Selon Eustathe et le Scholiaste, le mot
ἐξαγαγόντες devrait être pris intransitivement dans le sens de
sortir, sous-entendu
ἑαυτοὺς,
et ce vers signifierait : et sortant, élevons un tumulus autour du
rocher. Voss semble adopter cette première explication en le traduisant
par : Einen hügel am brand' erhelen wir, draussen versammelt, allen
zugleich im gefild (Élevons à tous un tombeau dans la plaine,
près du bûcher, étant tous rassemblés au dehors). Ajoutons toutefois
que Voss a fait sa traduction sur l'ancien texte suivi par Clarke, et
qui porte εν πεδῳ
au lieu de εν πεδίου.
Heyne fait de τύμβον
le régime de ἐξαγαγόντες
qui a pour régime indirect εν πεδίου
et selon lui, le sens est : Elevons un tumulus, l'ayant amené de la
plaine, c'est-à-dire, après avoir amené de la plaine la terre
nécessaire pour l'élever. C'est cette dernière explication que nous
avons adoptée. Dugas-Monlbcl , qui s'en est tenu à la leçon de l'édition
de Venise, adoptée par Heyne, Wolf et Boissonade, n'a pas profité des
explications des auteurs qu'ils citent, puisqu'il traduit ce passage par
: Élevons donc hors du camp une tombe commune autour du bûcher.
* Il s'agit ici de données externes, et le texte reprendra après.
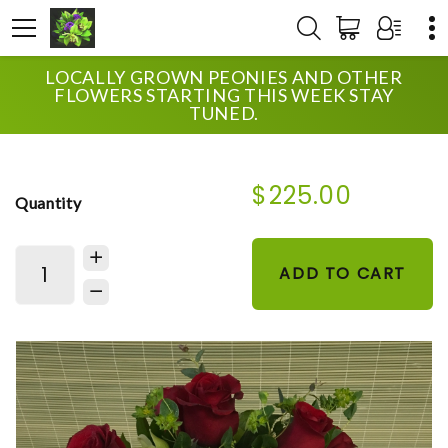
LOCALLY GROWN PEONIES AND OTHER
HOME
SHOP
WEDDING
FLOWERS STARTING THIS WEEK STAY
UPTOWN LOW ROSES AND ORCHIDS
TUNED.
$225.00
Quantity
ADD TO CART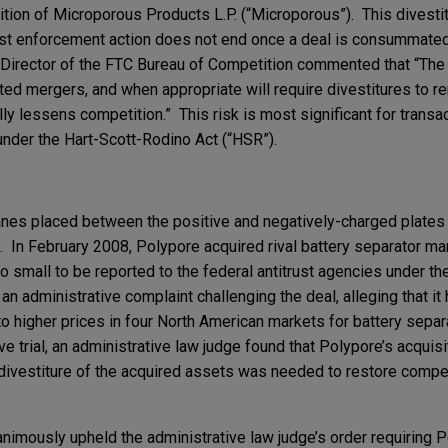
ition of Microporous Products L.P. (“Microporous”). This divesti
trust enforcement action does not end once a deal is consummat
he Director of the FTC Bureau of Competition commented that “T
ed mergers, and when appropriate will require divestitures to r
lly lessens competition.” This risk is most significant for transa
under the Hart-Scott-Rodino Act (“HSR”).
es placed between the positive and negatively-charged plates i
ts. In February 2008, Polypore acquired rival battery separator ma
o small to be reported to the federal antitrust agencies under th
n administrative complaint challenging the deal, alleging that it 
o higher prices in four North American markets for battery separ
e trial, an administrative law judge found that Polypore’s acquisi
ivestiture of the acquired assets was needed to restore competi
imously upheld the administrative law judge’s order requiring P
Ainsi Dugas-Montbel, au lieu de faire dépendre εν πεδίου
de ἐξαγαγόντες,
le rapporte à
χεύομεν.
Clarke s'en tient à la première explication en traduisant ce passage par
: Tumulum autem circa pyrum unum aggesta-terra-faciamus, egressi
omnibus communem in carnpo. Mais Dubner, mettant à profit les
judicieuses observations de Heyne, corrige Clarke en rendant ce même
passage par : Tumulum atuem circa pyrum umum struamus, educta terra,
communem e campo.
(11) Homère dit: γνωτὸν
δὲ
καὶ
ὃς
μάλα
νήπιός
ἐστιν (vers 401), en sous-entendant
ἐκείνω
, devant
ὄς
(c'est une chose connue de celui-là même qui est tout à fait enfant
).
(12) Selon les croyances des anciens, les mort se
courrouçaient quand leurs funérailles ne se faisaient pas promptement ;
aussi Rost, dans son édition de Damm, explique très-bien ce passage en
disant : Non enim abstinentia aliqua aut mora adhibenda est circa
mortuos ; debent ii quamprimum sepeliri (Il ne faut point
apporter de retard à la sépulture des mort, il faut les ensevelir le
plus promptement possible).
(13) Les discours de Neptune et de Jupiter sont regardés
comme interpoles par les critiques de l'école d'Alexandrie. Zénodote,
Aristophane et Aristarque suppriment cette assemblée des dieux. Knight
remarque dans ces discours des expressions qui n'appartiennent point aux
temps homériques. Wolf admet aussi l'interpolation.